Seen and Heard in Mexico: Children and Revolutionary Cultural Nationalism by Elena Jackson Albarrán
Jackson Albarrán undertakes an ambitious project to take seriously the idea of age as a category of analysis, setting out to view the postwar period through the eyes of children. She refers to the period from 1920 to 1940 as “two child-centered decades.” This was true both nationally and internationally, in the wake of the 1924 Geneva Declaration of the Rights of the Child and the advent of pan-American child conferences. Ambitious educators drove both the rapid expansion of public education and unwieldy shifts in the [End Page 525] national curriculum under the direction of the Rational School, the Action School, and then the Socialist School.
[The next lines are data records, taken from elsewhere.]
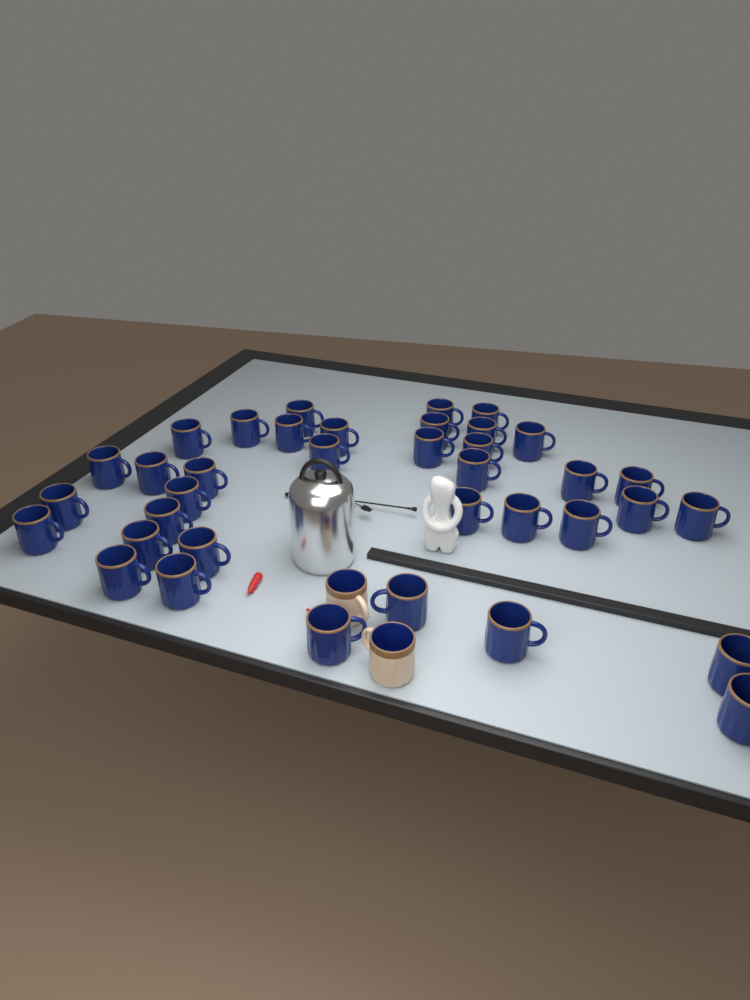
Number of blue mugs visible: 37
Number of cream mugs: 2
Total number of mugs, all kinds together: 39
State-sponsored schools, periodicals, radio programs, and participation in boys and girls clubs created for probably the first time the notion of an age-segregated imagined community that was both national and international. For example, the government-sponsored monthly children’s magazine called Pulgarcito was filled with artwork submitted by the children themselves, creating a sense of community with unseen children elsewhere. Similarly, official radio programs offered prizes to students who submitted entries in response to questions based on program content. Winners of both print and radio contests became famous among their peers, a distinction to which all young readers and listeners could aspire.
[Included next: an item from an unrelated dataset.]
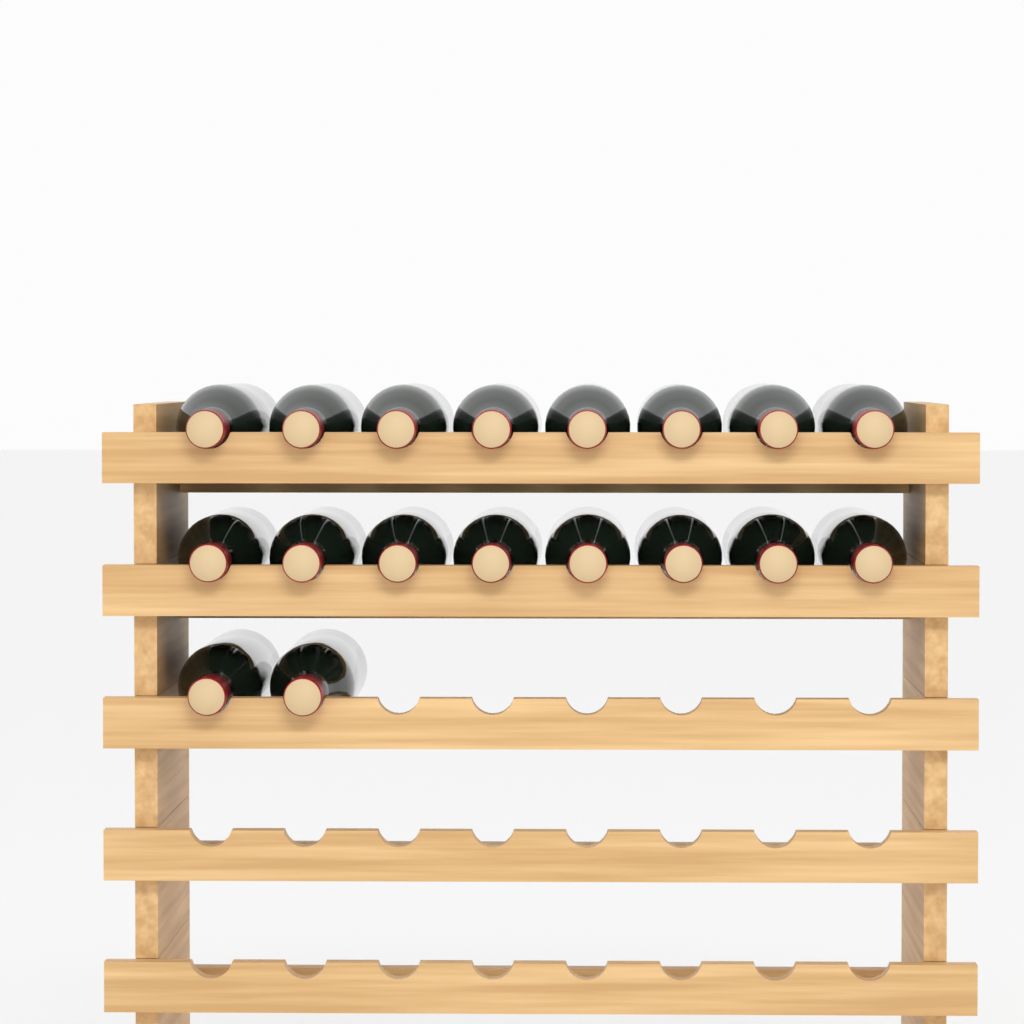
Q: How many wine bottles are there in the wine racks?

As the subtitle suggests, this book helps us visualize the development of Mexican nationalism as that process was experienced by children. For example, the artwork submitted to Pulgarcito both emerged from and was judged by the standards of a national art curriculum pioneered in the 1920s, which is the origin of a visual shorthand for Mexicanness that is still recognizable today. Nationalism and internationalism reinforced one another. As schoolchildren corresponded with pen pals or traded gifts with peers in other countries, they were encouraged to think about what activities, images, or objects were “typically Mexican.” From these exercises, emerged clichéd symbols like the charro and china poblana, which came to represent the nation both at home and abroad.
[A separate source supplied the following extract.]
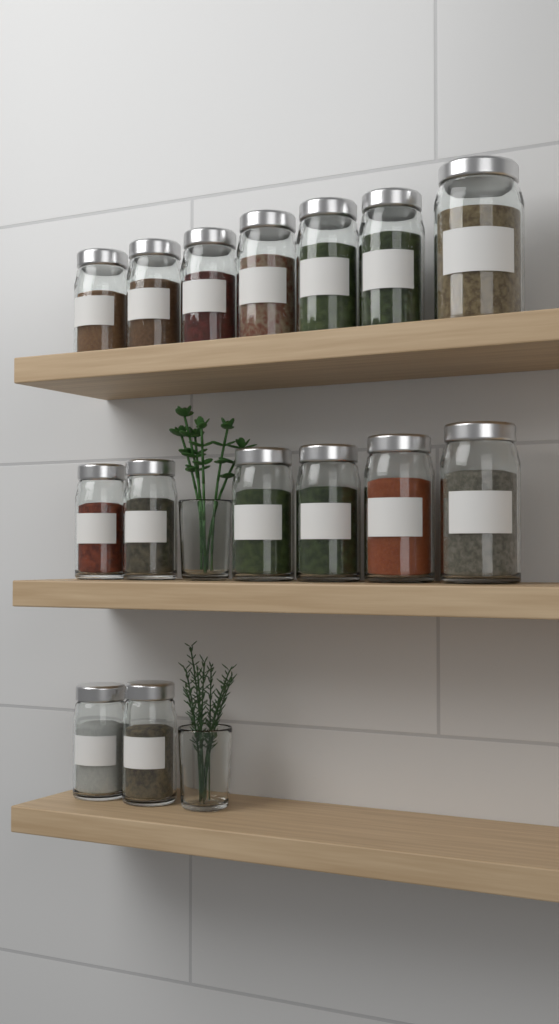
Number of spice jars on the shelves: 15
Jackson Albarrán also exposes the way children, like their parents, engaged in a dialectical process of nation-building, in partnership and also in tension with the state. Government-produced puppet shows proved wildly popular among their young audiences, but the intended didactic messages behind the stories were not always interpreted as intended. For example, the writers of the play Comino Defeats the Devil intended children to absorb a message about how a united proletariat could unmask and overcome deceitful, greedy landowners. Many children were impressed instead only by the part of the story in which Comino gets to hit the bad guy with a stick, while others were too frightened of the figure wearing a devil mask to sit through the performance. Administrators, however, solicited and took seriously feedback from instructors who reported on how well their students responded to the pedagogical aims of the puppet program. They also adapted future puppet shows in response to the feedback they received.
To view revolutionary programs through the eyes of children is a challenge, in which Jackson Albarrán is aided by her own especially strong skills in visual literacy. For example, she is able to use children’s drawings as information-rich texts. Detailed analysis of children’s art can reveal how girls and boys responded differently to programming about streetcar safety, or what impressed them most in a puppet show. The same skills parse out from photographs the difference between adult observers at a national children’s conference and child participants: the adults expressed a hyperawareness of gender difference and tended to conflate gender and ethnicity, while the children did neither. However, even this resourceful approach to sources could [End Page 526] not overcome the bias in the source materials themselves—their over-representation of middle-class urban children, and their neglect of rural, poorer, and indigenous children who did not have the time or means to mail in answers to radio quizzes, submit their drawings for possible publication, or attend gatherings in the capital that reinforced the sense of children’s community.